You might even want to ask your Human Resources department to review your recommendation letter so you're certain you're protecting your company’s best interests—as well as your own.
Consider the following guidelines when constructing your employee's letter of recommendation:
- Prepare the letter on original company stationery with printed address, phone, email, and additional contact information in a standard business letter format. You can provide the employee with several copies of the recommendation letter on stationery in a stationery envelope.
- Address the recommendation letter to the specific employer who is requesting the recommendation letter, or to whom the employee plans to send the recommendation letter. If the recommendation letter is generic, address the letter to: "To Whom It May Concern."
- Sign the recommendation letter in ink and include your name, job title, phone extension, and email address.
- Begin with: This is a letter of recommendation for the Employee’s Name.
- Describe your relationship with the employee, the employee’s job title, and the department where the employee worked. For example, “I was Mark’s supervisor when he worked as a skilled trades machine operator in the Lather Department at Alcon Tool.”
- Describe the key responsibilities of the employee’s job. For example, “Mark’s main responsibilities were operating they xyz machine, maintaining company tools and equipment, creating a safe and well-kept work area, troubleshooting machine problems, serving as the day shift team leader and filling in for me as substitute supervisor in my absence. He also served as the head of the employee involvement team.
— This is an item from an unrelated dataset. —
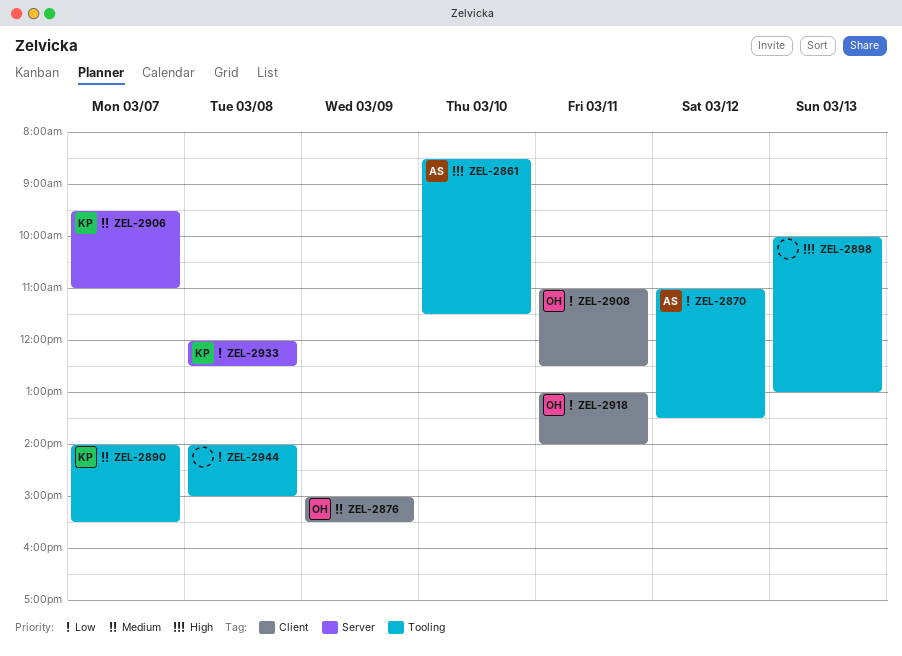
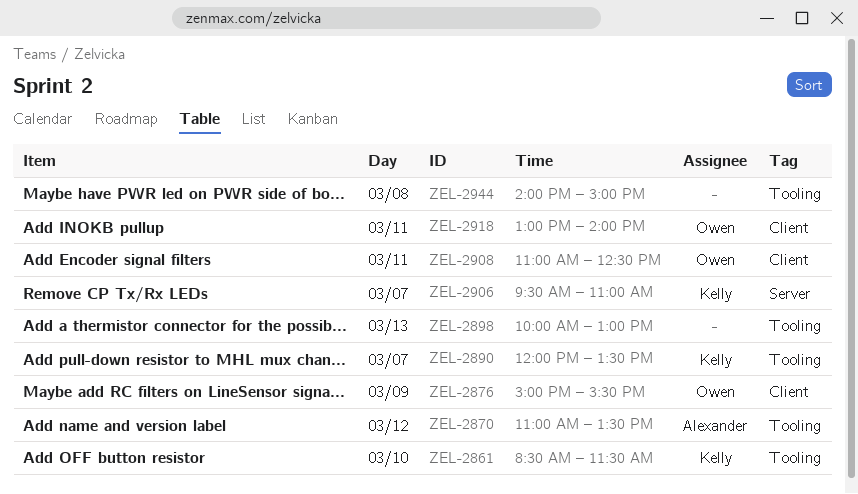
ZEL-2861, owner: Alexander -> Kelly
ZEL-2890, begins: 14:00 -> 12:00
ZEL-2890, ends: 15:30 -> 13:30
ZEL-2933: present -> none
- In the main body of the recommendation letter, provide your overall assessment of the employee’s contribution and value. The statement should reflect that the assessment is for Mark’s performance at a certain point in time. For example, “Mark was a valued employee who contributed well above the norm when he worked in my department. This was apparent in how he handled his assignments and in his leadership roles.”
- State why Mark left your employment in the recommendation letter if the reasons are supportive of Mark's next employment opportunity. For example, “Mark left Alcon Tool to accept the position of supervisor at another company. A supervisor job would not have been available here for several years.”
- Finish the recommendation letter on a positive note. For example, “We were sorry to see Mark Alcon Tool but wished him all the best in his new job as supervisor.”
- Finally, state that the potential employer can contact you if he or she needs additional information. Sign and complete the recommendation letter.